Records for this exercise below:

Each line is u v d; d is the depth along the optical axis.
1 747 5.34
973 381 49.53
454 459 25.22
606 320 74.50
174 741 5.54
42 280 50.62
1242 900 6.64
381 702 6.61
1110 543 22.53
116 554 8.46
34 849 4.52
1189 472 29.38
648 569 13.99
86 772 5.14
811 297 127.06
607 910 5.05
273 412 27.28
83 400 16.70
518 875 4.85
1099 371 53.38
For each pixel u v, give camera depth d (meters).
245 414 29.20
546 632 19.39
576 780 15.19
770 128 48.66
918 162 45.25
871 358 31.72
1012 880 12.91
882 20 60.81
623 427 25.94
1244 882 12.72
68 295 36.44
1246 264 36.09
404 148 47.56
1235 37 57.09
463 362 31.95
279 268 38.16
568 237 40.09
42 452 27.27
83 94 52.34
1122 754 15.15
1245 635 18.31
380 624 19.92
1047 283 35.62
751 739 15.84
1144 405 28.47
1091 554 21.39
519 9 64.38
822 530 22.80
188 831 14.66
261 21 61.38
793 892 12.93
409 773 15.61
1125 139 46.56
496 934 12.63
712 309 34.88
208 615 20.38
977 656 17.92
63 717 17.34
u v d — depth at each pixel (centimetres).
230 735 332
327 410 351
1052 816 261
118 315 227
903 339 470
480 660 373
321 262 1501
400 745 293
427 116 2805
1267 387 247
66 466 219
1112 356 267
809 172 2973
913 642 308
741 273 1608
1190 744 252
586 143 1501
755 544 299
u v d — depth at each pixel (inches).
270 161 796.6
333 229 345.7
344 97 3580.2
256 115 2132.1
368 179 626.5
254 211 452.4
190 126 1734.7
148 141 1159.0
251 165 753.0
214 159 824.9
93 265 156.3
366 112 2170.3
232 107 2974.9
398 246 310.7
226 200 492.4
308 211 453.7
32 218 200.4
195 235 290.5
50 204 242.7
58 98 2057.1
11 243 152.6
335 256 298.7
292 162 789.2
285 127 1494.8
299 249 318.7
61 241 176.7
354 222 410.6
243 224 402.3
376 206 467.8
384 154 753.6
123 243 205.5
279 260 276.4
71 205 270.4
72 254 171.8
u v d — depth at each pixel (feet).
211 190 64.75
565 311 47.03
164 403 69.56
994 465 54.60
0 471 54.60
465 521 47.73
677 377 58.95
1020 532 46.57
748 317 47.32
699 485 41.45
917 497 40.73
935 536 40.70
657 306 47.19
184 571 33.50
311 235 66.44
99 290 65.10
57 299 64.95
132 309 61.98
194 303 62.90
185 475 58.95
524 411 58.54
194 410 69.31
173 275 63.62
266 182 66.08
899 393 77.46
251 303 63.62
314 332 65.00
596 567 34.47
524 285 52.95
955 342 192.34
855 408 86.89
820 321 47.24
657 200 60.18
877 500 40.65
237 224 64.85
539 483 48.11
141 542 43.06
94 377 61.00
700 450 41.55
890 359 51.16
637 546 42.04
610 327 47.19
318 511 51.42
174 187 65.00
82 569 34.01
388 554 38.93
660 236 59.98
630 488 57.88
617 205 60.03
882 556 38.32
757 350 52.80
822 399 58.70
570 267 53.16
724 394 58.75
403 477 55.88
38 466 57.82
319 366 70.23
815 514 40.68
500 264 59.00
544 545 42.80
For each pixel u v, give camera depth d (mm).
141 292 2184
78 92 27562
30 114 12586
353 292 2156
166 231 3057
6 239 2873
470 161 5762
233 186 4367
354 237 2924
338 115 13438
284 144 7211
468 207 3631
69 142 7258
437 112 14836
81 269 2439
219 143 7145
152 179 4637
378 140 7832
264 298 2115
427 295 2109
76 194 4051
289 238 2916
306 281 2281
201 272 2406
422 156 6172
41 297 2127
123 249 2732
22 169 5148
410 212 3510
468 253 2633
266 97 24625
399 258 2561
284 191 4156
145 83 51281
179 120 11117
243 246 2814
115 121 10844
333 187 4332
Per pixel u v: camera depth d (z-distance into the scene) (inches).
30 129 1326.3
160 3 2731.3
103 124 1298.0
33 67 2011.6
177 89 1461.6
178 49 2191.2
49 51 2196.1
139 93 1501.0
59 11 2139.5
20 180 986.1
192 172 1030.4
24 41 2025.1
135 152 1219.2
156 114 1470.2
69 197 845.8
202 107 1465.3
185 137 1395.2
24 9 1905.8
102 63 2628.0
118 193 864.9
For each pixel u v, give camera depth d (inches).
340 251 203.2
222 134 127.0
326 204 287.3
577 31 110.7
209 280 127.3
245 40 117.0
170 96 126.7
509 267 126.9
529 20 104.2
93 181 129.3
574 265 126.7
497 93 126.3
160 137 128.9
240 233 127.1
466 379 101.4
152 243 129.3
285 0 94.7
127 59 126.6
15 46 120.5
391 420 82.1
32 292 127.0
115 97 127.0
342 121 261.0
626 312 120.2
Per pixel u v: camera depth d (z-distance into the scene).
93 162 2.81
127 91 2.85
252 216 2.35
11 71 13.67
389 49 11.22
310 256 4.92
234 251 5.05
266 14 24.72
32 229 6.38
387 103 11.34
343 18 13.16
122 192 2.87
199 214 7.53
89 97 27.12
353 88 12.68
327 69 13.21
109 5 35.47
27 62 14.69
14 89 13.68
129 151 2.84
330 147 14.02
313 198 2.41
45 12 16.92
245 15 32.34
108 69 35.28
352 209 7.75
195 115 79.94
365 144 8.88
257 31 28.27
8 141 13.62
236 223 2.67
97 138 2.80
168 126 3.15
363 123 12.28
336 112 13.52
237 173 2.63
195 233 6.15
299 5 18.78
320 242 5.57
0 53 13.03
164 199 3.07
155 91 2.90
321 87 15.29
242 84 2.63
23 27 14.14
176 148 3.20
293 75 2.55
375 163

End of Records for this exercise.

### Problem details:
Where the line with "86 772 5.14" ends, your copy should end too; please return exactly the lines from the first line of the data through it.

### Task solution:
Each line is u v d; d is the depth along the optical axis.
1 747 5.34
973 381 49.53
454 459 25.22
606 320 74.50
174 741 5.54
42 280 50.62
1242 900 6.64
381 702 6.61
1110 543 22.53
116 554 8.46
34 849 4.52
1189 472 29.38
648 569 13.99
86 772 5.14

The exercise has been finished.